Filing Tax Return in the States

Holly-molly. That was confusing.
Just two months after I moved to Philadelphia, I got my first employment ever. With the job comes my first-ever paychecks and also my first-ever tax season (*). I thought I should wrote down something about it.
*: To be fair, I had filed tax return once, but it was in Canada and with the voluntary help from our accounting students. Back then, I virtually did nothing other than signing a few pages -- Kudos to them, those future accountants had also provided stamps.
In the US, you have to file your tax return to three levels of government:
  • Federal
  • State
  • City (rare; usually completed along with state tax return)
The first thing you will want to know is your status. You can be either:
  • nonresident alien,
  • resident alien, or
  • resident.
Generally, if you hold a permanent residency card ("green card") or citizenship in the US, you are considered a resident. Else, if you have stayed for more than half a year (seems does not need to be consecutive) and are not an exempt personnel, you are considered a resident alien. Else, you are a nonresident alien.
F-1 students are exempt personnels for their first 5 years in the US.
I guess the "exempt" in "exempt personnel" means that the personnel enjoys a lower tax rate than residents.
I have a friend who mistook themself as a resident alien for multiple years and got away with filing as one -- seems that IRS does not care too much if you are overpaying your tax dollars.
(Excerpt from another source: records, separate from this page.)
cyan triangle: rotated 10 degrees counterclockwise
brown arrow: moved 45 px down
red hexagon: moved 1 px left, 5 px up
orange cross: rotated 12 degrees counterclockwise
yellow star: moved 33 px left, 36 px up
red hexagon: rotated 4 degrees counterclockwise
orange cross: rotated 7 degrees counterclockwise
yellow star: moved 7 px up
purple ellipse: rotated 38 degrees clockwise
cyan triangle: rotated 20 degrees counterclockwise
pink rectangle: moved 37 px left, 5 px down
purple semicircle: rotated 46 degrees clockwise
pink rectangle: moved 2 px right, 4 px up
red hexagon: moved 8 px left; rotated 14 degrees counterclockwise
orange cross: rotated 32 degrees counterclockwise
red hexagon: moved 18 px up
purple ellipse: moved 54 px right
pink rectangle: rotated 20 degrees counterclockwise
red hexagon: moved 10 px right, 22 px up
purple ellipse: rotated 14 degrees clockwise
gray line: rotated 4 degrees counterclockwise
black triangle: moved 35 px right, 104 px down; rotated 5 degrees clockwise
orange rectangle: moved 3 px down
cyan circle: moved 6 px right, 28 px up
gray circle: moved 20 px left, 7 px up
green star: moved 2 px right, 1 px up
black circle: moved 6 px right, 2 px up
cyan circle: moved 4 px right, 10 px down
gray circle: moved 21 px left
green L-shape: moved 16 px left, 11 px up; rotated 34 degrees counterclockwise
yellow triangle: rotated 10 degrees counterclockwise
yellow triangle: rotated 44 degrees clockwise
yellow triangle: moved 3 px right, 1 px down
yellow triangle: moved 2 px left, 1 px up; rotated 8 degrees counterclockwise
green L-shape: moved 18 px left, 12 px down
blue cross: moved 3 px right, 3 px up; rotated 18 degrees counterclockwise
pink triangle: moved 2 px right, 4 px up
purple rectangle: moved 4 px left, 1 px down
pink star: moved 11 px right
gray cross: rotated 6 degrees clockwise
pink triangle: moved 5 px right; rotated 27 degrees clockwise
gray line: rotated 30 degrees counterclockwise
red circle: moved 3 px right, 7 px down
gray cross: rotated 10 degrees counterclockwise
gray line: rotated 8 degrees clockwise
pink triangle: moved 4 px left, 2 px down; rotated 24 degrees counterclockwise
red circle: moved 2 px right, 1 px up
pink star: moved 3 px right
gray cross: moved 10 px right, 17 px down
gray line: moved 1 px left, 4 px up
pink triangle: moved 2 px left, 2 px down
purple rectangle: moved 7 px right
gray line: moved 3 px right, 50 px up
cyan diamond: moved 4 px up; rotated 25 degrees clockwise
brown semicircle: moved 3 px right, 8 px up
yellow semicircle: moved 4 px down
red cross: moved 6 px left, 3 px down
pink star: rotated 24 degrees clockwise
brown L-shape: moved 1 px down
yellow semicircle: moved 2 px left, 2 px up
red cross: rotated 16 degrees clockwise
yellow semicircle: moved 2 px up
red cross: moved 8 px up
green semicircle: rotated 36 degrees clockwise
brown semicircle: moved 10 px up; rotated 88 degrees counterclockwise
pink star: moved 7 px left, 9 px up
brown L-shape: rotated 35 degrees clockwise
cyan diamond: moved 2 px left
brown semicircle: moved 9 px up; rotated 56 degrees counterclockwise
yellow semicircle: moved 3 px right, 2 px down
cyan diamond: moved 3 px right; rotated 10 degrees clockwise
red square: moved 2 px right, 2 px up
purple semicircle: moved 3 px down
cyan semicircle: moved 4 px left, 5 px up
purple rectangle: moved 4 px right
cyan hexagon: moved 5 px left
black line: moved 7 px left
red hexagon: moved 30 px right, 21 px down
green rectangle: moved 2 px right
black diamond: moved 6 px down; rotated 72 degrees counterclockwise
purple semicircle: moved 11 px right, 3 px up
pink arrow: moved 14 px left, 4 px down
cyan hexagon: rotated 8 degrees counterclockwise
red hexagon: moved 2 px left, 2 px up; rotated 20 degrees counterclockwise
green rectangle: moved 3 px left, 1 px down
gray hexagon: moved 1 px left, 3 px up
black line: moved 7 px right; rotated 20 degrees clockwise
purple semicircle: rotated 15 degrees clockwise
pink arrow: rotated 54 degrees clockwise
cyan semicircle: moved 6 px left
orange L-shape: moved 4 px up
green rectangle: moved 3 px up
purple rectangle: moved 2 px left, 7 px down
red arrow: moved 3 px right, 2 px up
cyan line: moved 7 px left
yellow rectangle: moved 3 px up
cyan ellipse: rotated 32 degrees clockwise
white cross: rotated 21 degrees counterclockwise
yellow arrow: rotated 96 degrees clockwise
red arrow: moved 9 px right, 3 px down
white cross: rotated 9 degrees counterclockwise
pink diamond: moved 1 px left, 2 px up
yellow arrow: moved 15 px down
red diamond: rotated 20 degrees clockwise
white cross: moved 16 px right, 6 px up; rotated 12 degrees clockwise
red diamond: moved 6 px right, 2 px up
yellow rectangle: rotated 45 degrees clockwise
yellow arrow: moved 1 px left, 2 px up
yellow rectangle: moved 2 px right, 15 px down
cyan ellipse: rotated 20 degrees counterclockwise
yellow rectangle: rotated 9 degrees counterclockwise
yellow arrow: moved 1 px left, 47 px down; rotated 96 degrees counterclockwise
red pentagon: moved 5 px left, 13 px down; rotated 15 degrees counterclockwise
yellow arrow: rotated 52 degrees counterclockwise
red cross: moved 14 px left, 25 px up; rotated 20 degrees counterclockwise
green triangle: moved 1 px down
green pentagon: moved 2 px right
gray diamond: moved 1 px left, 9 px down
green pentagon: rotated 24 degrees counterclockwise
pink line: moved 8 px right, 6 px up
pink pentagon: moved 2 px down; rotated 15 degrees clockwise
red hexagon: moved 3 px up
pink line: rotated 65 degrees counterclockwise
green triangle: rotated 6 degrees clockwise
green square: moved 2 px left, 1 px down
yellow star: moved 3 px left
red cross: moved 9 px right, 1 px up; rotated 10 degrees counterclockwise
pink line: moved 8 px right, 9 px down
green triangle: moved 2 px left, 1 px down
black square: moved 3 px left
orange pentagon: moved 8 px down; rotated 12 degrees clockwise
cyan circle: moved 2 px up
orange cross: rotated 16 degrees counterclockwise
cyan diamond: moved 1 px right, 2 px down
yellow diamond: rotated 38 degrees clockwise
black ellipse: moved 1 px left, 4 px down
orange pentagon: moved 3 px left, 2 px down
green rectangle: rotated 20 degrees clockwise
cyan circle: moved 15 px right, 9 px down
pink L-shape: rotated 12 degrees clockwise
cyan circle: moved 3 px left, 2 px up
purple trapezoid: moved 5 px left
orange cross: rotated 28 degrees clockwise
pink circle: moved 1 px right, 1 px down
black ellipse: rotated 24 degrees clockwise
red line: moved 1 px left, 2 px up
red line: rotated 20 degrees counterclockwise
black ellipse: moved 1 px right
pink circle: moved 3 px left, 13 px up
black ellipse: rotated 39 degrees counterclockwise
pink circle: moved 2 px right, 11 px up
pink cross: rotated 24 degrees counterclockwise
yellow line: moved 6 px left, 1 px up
My university kindly provided coupons for international students at a for-profit tax preparation service. It was also this service that claimed that I did not have to file a tax return for the year 2017, which is odd.
Sadly the coupon covered only the federal package, not the state one. For a state-level tax return, the service asked for a whooping ~USD$25. Seeing that my state tax return turned out to be me owing the state money, and for a mere USD$1, I would regard the service fee as a bad bargain. Therefore, I decided to do my own state tax.
Pennsylvanians can file their state tax returns online for free directly on the governmental website. The website looks prehistoric (read: from the '90s), and the E-Signature User ID login option does not work as expected. I had to log in with my Pennsylvania Photo Card -- I'm so glad that I got one before the tax season.
PA has a Tax Forgiveness program. That basically means the more kids you have and the less you earn, the less tax you are supposed to pay. Guess that's one of the few reasons to have kids at all. For me as a single, unloved student, my earnings in 2017 fell into the basket of <$6,500 gross income. This means that the state will give back my tax dollars pre-deducted (withheld, in more formal terms) from my salary. Free money, anyone?
Another caveat with state tax returns is the "use tax". Basically everything that ain't edible you bought are subject to this tax -- even if you made the purchase outside of Pennsylvania. Being a financially sloppy person myself, I had to sum up my credit card bills and gave an estimate.
As mentioned -- It turned out I owe the Commonwealth of Pennsylvania (full name of this lovely state!) USD$1, for which the Department of Revenue does not care to collect. In other words, I finished my state tax return without the hassle of sending/receiving money. Yay!